Mini guide: Culture in Munich
13 Apr 2021Updated: 4 hours ago | people are reading
© Lonely Planet Mini guide: Culture in Munich
Germans see the Bavarian capital as the nicest city to live in, and rightly so: you will find grand architecture, world-class museums and lively beer halls. Go on a journey of discovery with this guide.
AsamkircheSendlinger Strasse 32
The late-baroque Asamkirche, built from 1733 to 1746, is small but fine . Every inch of the wall is adorned with gilded wreaths and peaceful angels, fake marble and twisted columns. The highlight is the ceiling fresco: lie on your back on a bench to better appreciate the complicated perspective.

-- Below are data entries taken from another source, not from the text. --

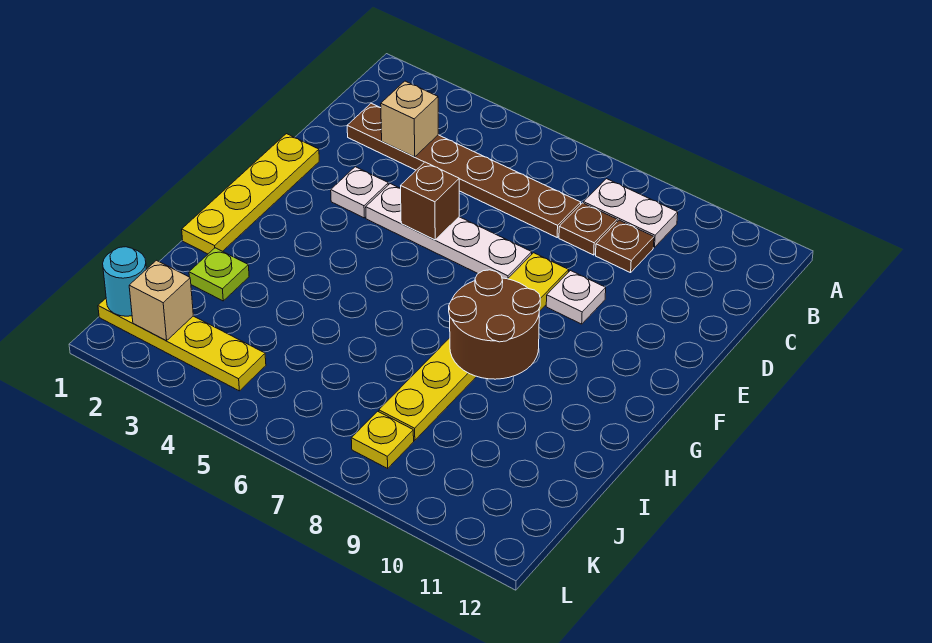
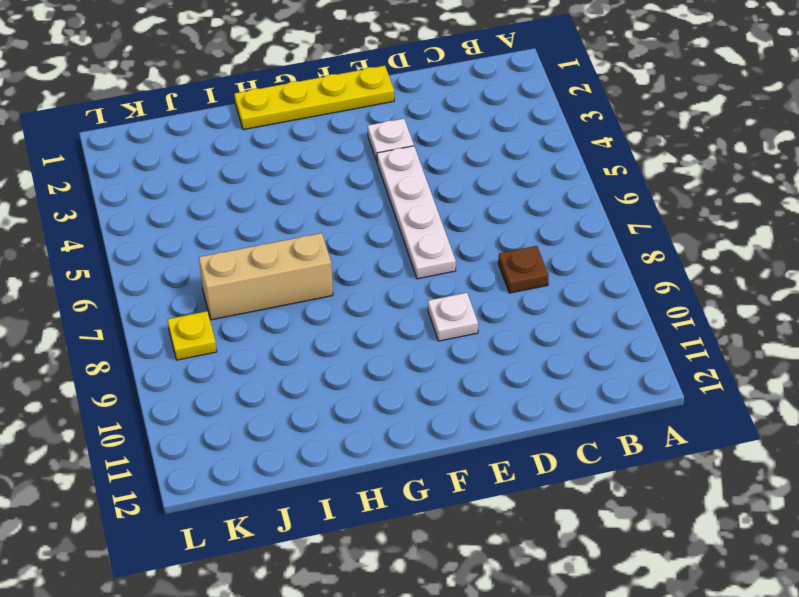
tan brick H7:J7 level 1 -> none
none -> white plate B8:B9 level 1
none -> brown plate C2:C7 level 1
none -> brown plate C9 level 1

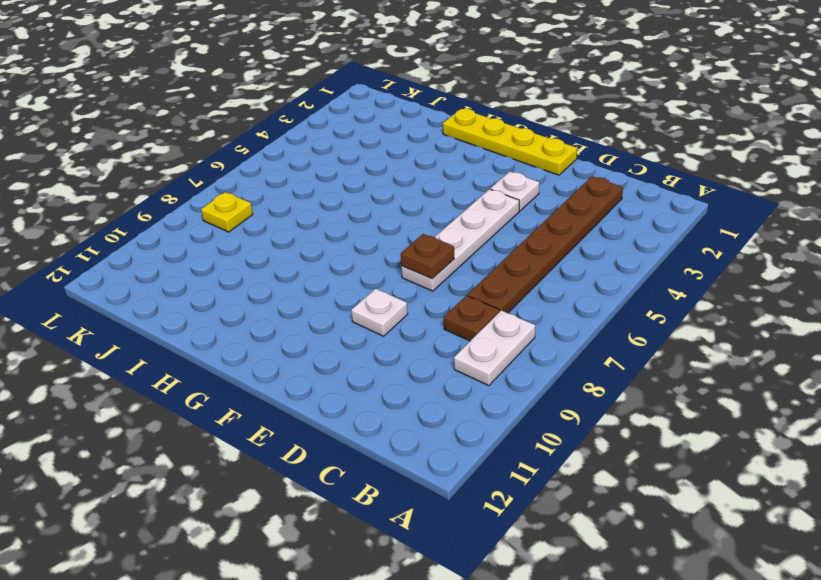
brown plate E7 level 2 -> brown plate C9 level 1
none -> yellow plate E8:J8 level 1
none -> lime plate I2 level 1
none -> yellow plate K1:K4 level 1

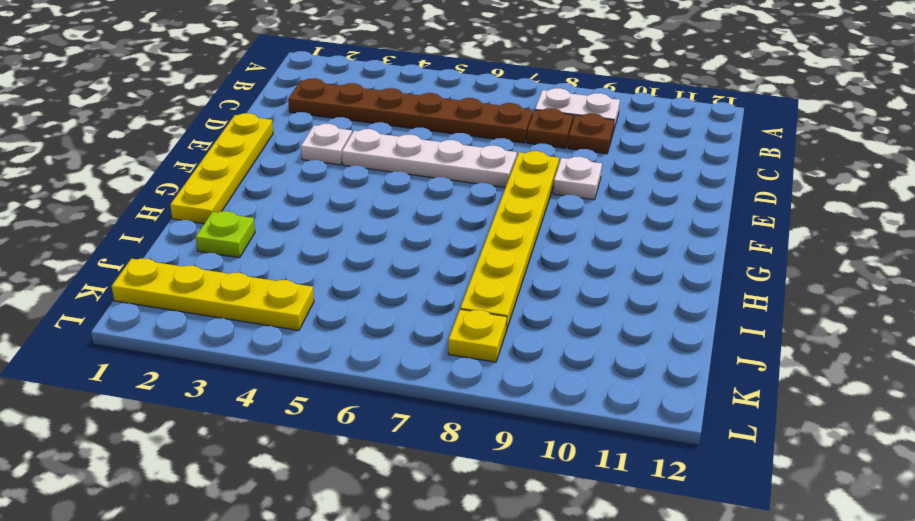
none -> tan brick C3 level 2
none -> brown brick E5 level 2
none -> brown round brick G8:H9 level 2

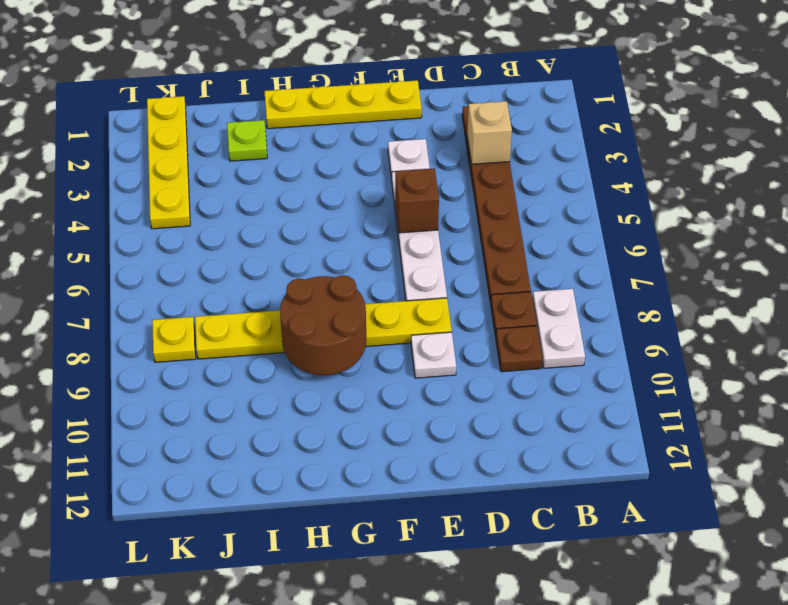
none -> cyan round brick K1 level 2
none -> tan brick K2 level 2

Next to the Olympiapark is a double glass and steel tornado that winds down from a dark cloud the size of an aircraft carrier: that is BMW Welt. In these mother's showrooms you can sit on a powerful motorcycle, view technologically ingenious cars, shop in the "lifestyle" store or choose an 80-minute tour.
If you find science boring, a visit to the Deutsches Museum might change that. There are many interactive displays (such as glass blowing and paper making), demonstrations and experiments, model coal mines and interesting sections on rock paintings, surveying, microelectronics and astronomy.
In 2009, Het Brandhorst colorfully entered the Kunstareal with its large, striking and fitting abstract building. The walls, floors and sometimes ceilings offer space for some of the most interesting works of art in the city. Andy Warhol's work has a prominent place in the collection.
Pinakothek der Modernepinakothek.de
Germany's largest modern art museum houses four significant collections: 20th-century art, applied art, graphic art art and an architecture museum. The four-storey building is set around a huge, eye-like dome through which soft natural light enters. You will also find modern classics of Picasso, Klee, Dalí and Kandinsky.
From 1508 to WW2, the Residenz was the residence of the Bavarian rulers, the Wittelsbach house, and is in decorated rococo and renaissance style. The museum, which covers about half the palace, also contains beautiful art treasures.Sleeping
Retro design fans can indulge in this centrally located hotel on Lindwurmstrasse. The groovy theme starts right at the reception: round hanging chairs and wavy 60s-style benches. The rooms are all the same, with orange and green colors, and have kitschy Alpine pasture.
This new design hotel on the upper floors of a former post office in the trendy Glockenbachviertel is highly regarded. Each of the eleven lofts with concrete ceiling is dedicated to a local fame and the two penthouses have a private terrace. The panorama bar has definitely earned its popularity.
Since about 1841 this has been one of the grandes ladies of the Munich hotel world . There are rooms in all kinds of styles, from busy Laura Ashley to minimalist and cosmopolitan. The excellent location and swimming pool are complemented by impeccable staff. There is an abundance of marble, antiques and oil paintings, and you can dine in one of the five fantastic restaurants.
The full mini guide can be found in the winter issue of Lonely Planet magazine, this one you can order here.